By Susan Pigg
Business Reporter
There are growing concerns that Ontario’s push to curb urban sprawl and intensify development has taken off with unexpected vigour.
Condo development is in overdrive in the downtown core while construction of new single-family homes in the regions has “run out of gas” — down 57 per cent in the last decade, veteran housing experts are quietly warning.
Land prices are skyrocketing as developers, keen to cash in on the biggest condo boom in the world, are engaging in “extremely competitive” bidding for the dwindling number of prime development sites left along subway lines.
At the same time, a “perfect storm” of high development surcharges by municipalities and a shortage of develop-ready land in the outlying regions has seen housing starts decline so dramatically, they now lag far behind demand.
The numbers are so confusing and worrisome, most of the discussion about what to do — if anything — is just going on behind the scenes at this point, although some will feature prominently Thursday at the Canadian Mortgage and Housing Corporation’s annual Toronto Housing Outlook Conference.
“Maybe we need to rethink what high density means,” says George Carras, a well-respected watcher of the housing market.
“I wouldn’t say the (province’s intensification) policy hasn’t worked. But there may have some unintended consequences.”
The biggest one, developers and housing experts fear, is that housing is already becoming unaffordable and will become completely out of reach when interest rates start rising.
Despite all the construction cranes on the Toronto horizon and suburban homes still springing up in the outlying regions, the total supply of new housing in the GTA — from condos to detached homes — is down about 32 per cent now over a decade ago, says Carras.
There are just 4,000 so-called develop-ready sites for single-family homes left in the GTA now, down from about 12,000 in 2007, he notes. And most of those are in far-flung areas of Durham such as Clarington, too far for most to commute.
The effects are now being felt from two provincial policies introduced five years ago — the greenbelt policy which set strict limits on how far the GTA could sprawl and the Places to Grow policy which encouraged higher density development.

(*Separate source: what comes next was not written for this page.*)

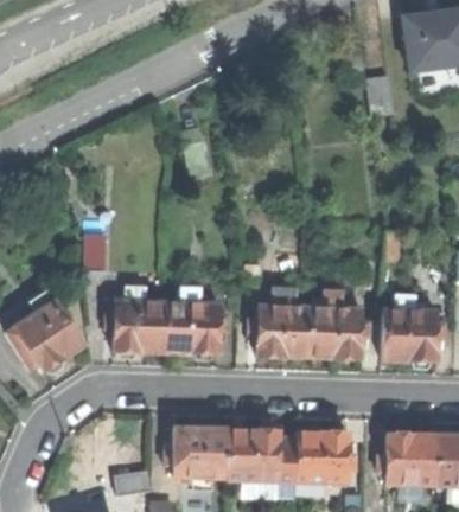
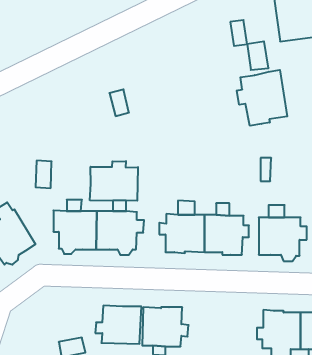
building: none -> [237,70,287,126]
building: none -> [90,161,138,201]
building: [295,430,357,484] -> none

What no one anticipated at the time was that the global financial meltdown would send investors scurrying to safe havens like Canada, looking for the keys to hard assets like real estate.
That, and the “urbanization trend” that’s taking hold right across the country — young professionals, in particular, wanting to live close to work — has sent demand for high-rise soaring, says John O’Bryan, vice chairman of commercial real estate company CB Richard Ellis.
A decade ago, some 35,000 homes — detached, semi-detached and townhouses — were being built across the GTA, says Carras. That’s now down to 15,000 a year.
While high-rise has risen from an average of just 12,000 to about 20,000, that increase of 8,000 units doesn’t begin to make up for the shortfall of new homes, especially given immigration which is seeing about 100,000 new people a year migrate to the GTA, says Carras.
The Building Industry and Land Development Assoc. (BILD) has warned that “regulatory inertia” is also contributing to housing shortages and escalating land and housing prices. Municipalities in the GTA have asked that some 10,500 hectares of so-called “whitebelt” lands — lots between the existing cities and the greenbelt — be freed up for development.
But provincial approvals and Ontario Municipal Board reviews have slowed the process and it could be two more years before major parcels are released, says Joe Vaccaro, acting president of BILD.
Right now the “active inventory” of low-rise housing in the GTA stands at just 6,000, says Carras, a record low from historic levels of about 24,000.
Already the region is at risk of an affordability crisis that will only worsen if supply doesn’t pick up and interest rates do, notes economist Will Dunning in a recently released report Restricted Land Supply and Rising Housing Costs in the GTA, done for the Residential Construction Council of Ontario.
House prices have risen 78 per cent in the GTA from 2000 to 2010 — on average 5.9 per cent per year, well above the 2.1 per cent inflation and 2.7 per cent wage increases during the same period.